Cox asked for, and was granted, the opportunity to exercise its “first right of refusal” under the 2002 Cox Contract. The OSSAA advised Cox in the following letter of the rationale it used in moving forward with KSBI:
“The Board, in making the decision to go with the other company stated the strongest point of the agreement was the opportunity for the contests to be shown in a much wider geographic area. They reach 47 counties and you state that you only reach 13… I will extend Cox Communications the opportunity to match the proposal by the third party provided you can respond to OSSAA within a 24 hour period your plan to reach the additional areas of the state with TV coverage … If I have not received assurance from Cox of their ability to match this portion of the agreement, I will move forward with the other company.”

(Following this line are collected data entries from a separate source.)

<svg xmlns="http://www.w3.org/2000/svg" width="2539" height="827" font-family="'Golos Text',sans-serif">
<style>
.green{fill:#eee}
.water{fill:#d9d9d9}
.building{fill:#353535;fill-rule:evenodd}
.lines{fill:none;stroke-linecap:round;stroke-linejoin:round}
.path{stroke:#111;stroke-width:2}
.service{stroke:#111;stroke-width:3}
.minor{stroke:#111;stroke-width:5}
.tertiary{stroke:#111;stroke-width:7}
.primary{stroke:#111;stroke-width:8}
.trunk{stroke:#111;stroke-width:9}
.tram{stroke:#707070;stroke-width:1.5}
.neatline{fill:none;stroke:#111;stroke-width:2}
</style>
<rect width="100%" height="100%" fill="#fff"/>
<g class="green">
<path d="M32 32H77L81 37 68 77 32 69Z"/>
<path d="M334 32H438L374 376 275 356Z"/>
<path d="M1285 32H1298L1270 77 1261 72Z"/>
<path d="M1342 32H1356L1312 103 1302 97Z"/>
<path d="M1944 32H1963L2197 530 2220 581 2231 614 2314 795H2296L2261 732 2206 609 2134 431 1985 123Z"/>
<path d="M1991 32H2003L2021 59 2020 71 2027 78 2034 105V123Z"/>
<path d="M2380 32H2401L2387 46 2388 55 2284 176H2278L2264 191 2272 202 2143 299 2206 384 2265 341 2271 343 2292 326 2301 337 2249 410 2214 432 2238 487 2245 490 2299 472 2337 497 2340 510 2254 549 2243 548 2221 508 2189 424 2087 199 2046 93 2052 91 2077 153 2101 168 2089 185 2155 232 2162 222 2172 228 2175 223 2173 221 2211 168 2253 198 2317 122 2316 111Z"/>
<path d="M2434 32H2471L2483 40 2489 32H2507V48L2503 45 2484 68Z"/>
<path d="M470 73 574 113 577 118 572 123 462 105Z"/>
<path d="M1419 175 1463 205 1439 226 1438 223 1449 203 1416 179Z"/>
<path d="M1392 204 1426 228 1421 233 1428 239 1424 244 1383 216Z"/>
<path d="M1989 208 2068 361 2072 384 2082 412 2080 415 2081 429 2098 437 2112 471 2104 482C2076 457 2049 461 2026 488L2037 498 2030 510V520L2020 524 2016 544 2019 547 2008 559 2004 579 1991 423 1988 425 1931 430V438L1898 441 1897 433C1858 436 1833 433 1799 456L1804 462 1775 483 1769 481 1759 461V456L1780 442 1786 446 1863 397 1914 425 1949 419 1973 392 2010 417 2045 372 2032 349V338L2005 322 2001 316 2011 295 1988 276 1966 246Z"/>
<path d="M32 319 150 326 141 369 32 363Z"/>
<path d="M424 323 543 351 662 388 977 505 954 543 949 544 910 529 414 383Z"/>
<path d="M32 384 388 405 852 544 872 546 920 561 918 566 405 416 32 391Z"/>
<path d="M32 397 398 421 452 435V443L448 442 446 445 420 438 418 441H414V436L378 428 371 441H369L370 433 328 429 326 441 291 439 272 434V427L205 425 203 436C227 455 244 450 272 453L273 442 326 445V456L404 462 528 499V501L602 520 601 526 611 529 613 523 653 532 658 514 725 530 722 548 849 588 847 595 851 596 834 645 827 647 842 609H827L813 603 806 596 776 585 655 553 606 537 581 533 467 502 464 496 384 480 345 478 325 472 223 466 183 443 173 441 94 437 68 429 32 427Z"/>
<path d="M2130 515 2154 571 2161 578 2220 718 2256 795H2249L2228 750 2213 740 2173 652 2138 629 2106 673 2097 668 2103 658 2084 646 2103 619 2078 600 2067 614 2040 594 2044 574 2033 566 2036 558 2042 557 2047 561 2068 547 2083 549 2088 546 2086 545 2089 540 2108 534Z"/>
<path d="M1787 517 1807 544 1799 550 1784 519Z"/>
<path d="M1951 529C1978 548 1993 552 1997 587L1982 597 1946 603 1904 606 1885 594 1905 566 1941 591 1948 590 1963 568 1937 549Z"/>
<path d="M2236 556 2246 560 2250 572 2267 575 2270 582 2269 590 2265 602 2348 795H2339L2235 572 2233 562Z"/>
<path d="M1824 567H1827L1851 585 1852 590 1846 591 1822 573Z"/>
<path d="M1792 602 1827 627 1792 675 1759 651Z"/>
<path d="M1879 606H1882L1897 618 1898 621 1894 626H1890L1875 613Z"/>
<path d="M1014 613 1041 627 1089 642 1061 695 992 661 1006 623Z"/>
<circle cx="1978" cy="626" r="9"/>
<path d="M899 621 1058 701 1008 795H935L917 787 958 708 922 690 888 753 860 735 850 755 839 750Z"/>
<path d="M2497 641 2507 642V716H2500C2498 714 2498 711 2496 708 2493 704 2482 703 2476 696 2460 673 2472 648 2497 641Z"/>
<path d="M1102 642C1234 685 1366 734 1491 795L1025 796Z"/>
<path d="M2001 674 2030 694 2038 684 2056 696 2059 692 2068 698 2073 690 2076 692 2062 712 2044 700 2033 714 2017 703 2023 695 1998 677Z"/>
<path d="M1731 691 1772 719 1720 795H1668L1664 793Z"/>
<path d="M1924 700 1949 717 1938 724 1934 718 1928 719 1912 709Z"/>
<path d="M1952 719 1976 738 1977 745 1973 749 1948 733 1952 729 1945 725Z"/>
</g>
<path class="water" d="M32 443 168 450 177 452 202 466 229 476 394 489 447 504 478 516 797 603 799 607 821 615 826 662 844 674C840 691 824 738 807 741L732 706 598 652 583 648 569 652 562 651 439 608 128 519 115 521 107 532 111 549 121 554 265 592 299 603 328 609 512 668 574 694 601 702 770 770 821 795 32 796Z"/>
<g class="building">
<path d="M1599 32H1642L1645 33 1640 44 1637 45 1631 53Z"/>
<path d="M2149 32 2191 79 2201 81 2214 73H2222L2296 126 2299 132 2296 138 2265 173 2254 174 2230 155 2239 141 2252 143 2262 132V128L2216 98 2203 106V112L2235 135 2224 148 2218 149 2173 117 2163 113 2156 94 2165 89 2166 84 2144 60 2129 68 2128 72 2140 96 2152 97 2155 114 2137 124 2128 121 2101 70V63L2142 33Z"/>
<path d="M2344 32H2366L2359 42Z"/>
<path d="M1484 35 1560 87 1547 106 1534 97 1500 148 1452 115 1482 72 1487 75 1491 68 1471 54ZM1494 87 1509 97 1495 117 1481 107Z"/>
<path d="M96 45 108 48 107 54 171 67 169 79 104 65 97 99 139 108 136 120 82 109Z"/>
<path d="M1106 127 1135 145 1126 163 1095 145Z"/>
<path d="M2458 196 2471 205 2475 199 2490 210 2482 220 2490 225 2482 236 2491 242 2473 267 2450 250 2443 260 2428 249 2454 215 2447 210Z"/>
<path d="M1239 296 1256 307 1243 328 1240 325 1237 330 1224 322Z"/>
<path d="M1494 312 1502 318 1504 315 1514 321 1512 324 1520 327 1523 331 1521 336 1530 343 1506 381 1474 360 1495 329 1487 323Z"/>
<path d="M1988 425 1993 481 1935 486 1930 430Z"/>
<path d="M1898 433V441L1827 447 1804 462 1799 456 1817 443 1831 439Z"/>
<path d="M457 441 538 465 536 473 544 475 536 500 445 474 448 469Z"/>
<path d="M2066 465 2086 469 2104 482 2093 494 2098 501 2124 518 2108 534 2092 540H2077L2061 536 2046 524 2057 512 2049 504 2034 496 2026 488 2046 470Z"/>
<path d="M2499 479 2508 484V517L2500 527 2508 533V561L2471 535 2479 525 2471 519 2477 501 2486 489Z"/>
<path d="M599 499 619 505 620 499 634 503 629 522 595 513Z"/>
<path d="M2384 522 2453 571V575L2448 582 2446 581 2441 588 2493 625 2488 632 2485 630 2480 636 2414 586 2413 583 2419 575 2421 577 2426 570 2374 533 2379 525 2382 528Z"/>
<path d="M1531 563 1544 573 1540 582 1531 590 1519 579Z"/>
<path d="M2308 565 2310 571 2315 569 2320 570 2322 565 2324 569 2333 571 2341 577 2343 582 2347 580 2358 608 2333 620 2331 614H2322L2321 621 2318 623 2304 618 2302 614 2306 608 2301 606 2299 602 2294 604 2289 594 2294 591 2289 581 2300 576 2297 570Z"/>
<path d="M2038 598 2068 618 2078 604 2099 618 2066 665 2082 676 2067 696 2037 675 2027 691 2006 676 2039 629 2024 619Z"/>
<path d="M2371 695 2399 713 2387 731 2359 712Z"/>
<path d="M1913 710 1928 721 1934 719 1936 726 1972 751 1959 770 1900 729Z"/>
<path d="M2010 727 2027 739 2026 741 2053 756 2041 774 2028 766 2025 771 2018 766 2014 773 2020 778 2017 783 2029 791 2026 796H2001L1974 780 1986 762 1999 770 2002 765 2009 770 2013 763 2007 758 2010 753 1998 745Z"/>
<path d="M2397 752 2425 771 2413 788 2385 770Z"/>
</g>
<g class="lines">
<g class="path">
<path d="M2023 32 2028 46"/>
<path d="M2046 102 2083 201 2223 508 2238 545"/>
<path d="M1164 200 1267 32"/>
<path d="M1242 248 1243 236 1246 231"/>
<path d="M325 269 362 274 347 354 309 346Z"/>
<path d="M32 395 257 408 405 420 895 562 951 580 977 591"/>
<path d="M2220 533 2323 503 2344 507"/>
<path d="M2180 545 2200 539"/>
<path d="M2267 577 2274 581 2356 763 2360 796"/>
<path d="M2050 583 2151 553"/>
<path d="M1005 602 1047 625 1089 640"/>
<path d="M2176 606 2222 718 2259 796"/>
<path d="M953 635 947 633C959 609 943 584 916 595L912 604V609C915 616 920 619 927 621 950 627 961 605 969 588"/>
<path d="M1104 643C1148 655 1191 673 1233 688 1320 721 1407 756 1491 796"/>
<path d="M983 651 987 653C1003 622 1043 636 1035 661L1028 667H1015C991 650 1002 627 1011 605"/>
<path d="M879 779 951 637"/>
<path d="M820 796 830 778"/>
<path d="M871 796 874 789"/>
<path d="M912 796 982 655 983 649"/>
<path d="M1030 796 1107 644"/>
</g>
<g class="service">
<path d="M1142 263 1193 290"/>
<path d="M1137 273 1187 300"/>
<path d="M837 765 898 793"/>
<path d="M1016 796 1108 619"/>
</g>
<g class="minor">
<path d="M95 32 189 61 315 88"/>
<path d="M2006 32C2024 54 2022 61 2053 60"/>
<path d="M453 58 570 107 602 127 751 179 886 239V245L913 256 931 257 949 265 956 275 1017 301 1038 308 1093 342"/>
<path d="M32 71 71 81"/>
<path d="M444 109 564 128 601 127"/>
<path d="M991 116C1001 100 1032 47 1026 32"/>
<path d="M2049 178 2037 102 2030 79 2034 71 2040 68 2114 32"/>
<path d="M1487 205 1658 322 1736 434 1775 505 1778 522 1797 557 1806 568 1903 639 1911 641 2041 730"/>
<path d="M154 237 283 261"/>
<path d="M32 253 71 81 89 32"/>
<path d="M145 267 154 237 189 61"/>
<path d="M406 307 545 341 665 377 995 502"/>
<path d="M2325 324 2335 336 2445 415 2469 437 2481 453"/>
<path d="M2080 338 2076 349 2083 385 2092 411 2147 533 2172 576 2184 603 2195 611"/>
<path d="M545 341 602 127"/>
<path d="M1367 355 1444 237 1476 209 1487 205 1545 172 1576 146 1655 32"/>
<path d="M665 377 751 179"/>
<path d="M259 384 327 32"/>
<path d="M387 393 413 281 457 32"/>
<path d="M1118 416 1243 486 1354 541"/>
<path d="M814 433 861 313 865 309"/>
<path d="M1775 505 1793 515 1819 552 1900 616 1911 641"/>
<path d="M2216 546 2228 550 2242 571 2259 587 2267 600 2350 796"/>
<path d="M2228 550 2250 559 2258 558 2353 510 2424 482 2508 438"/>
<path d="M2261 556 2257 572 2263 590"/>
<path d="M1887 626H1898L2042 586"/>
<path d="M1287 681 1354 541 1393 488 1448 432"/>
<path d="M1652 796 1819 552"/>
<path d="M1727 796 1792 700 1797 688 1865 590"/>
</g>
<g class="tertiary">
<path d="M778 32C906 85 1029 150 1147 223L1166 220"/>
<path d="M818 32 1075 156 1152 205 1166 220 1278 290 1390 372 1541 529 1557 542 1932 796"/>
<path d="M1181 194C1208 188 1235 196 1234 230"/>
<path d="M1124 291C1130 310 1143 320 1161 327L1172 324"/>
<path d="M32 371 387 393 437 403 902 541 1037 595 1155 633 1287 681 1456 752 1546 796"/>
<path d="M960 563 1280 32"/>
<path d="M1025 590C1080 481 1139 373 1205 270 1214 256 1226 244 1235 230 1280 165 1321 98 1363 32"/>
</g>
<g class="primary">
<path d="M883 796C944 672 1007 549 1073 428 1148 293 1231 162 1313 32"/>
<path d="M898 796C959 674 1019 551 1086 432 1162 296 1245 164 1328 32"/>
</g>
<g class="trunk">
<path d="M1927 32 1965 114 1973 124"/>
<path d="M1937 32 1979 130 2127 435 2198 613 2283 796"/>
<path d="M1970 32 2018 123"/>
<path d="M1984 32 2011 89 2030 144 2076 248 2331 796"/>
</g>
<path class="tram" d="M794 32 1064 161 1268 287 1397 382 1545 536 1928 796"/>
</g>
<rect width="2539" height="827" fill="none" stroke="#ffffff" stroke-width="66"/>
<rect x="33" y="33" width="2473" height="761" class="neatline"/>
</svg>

Cox promised that it would submit a plan by September 20. However, when that plan was delivered, Cox advised the association that would address the question of coverage area at a later date.
The OSSAA signed a contract with KSBI two days later.
Cox wasn’t finished, though. On November 18, 2005, on the eve of the high school football playoff games, and nearly two months after the KSBI agreement was signed, Cox filed a lawsuit against OSSAA and FBG d/b/a KSBI, alleging breach of contract, unfair competition, wrongful interference with contractual relations, and specific performance. Cox also sought an injunction, a request that remains the issue in the instant opinion.
On January 5, 2006, the trial court overruled Cox’s Motion for Preliminary Injunction. “The trial court stated Cox had not met its clear and convincing burden of proof regarding its likelihood of success on the merits, nor had it met its burden of proof that it would suffer irreparable harm absent an injunction,” paraphrased the appeals court.
The appeals court agreed with that finding, writing “Cox has not demonstrated it is losing a unique position in the marketplace by losing its exclusive right to telecast OSSAA’s championship events. It may still televise regular season events, and Cox subscribers can still view OSSAA games broadcast by KSBI on other channels carried by Cox. Cox did not demonstrate its viewers will note any distinction, or that its ratings have dropped at all.
“Cox complains its losses cannot be adequately compensated by monetary damages. However, its ‘loss of programming’ in not being able to broadcast the high school playoff games amounts to the revenue lost by its inability to broadcast these events. This injury can be quantified by loss of advertising and/or loss of viewership. Mr. Brus, president of FBG and general manager of KSBI, testified air coverage has a definite and distinct price which can be calculated. Cox does not dispute this. ‘If the injury complained of may be compensated by an award of monetary damages then an adequate remedy at law exists and no irreparable harm may be found as a matter of law.’ Paradise Distributors, Inc., v. Evansville Brewing Co., Inc., 906 F. Supp. 619 (N.D. Okla. 1995).
“Cox did not demonstrate irreparable harm by clear and convincing evidence. Instead, the evidence indicated any harm to Cox could be adequately compensated with money damages. Because Cox did not demonstrate irreparable harm, it becomes unnecessary for this Court to determine whether Cox met the other criteria for issuance of a preliminary injunction.
“The trial court’s decision denying Cox’s motion for a preliminary injunction is not against the clear weight of the evidence. Therefore, the trial court did not abuse its discretion in denying Cox’s motion for preliminary injunction.”
Coxcom, Inc. v. Oklahoma Secondary Schools Athletic Association; and Family Broadcasting Group, Inc. D/B/A KSBI Television Network; Ct.Civ.App.Ok, Div. 1; Case No. 103,036, 2006 OK CIV APP 107; 2006 Okla. Civ. App. LEXIS 84; 9/14/06
Attorneys of Record: (for plaintiff) Patrick M. Ryan, Phillip G. Whaley, Daniel G. Webber, Jr., Matthew C. Kane of Ryan, Whaley & Coldiron, Oklahoma City, Oklahoma, (for defendant Oklahoma Secondary Schools Athletic Association) George S. Corbyn, Jr., Kathryn M. Zynda, Corbyn Law Firm, Oklahoma City, Oklahoma.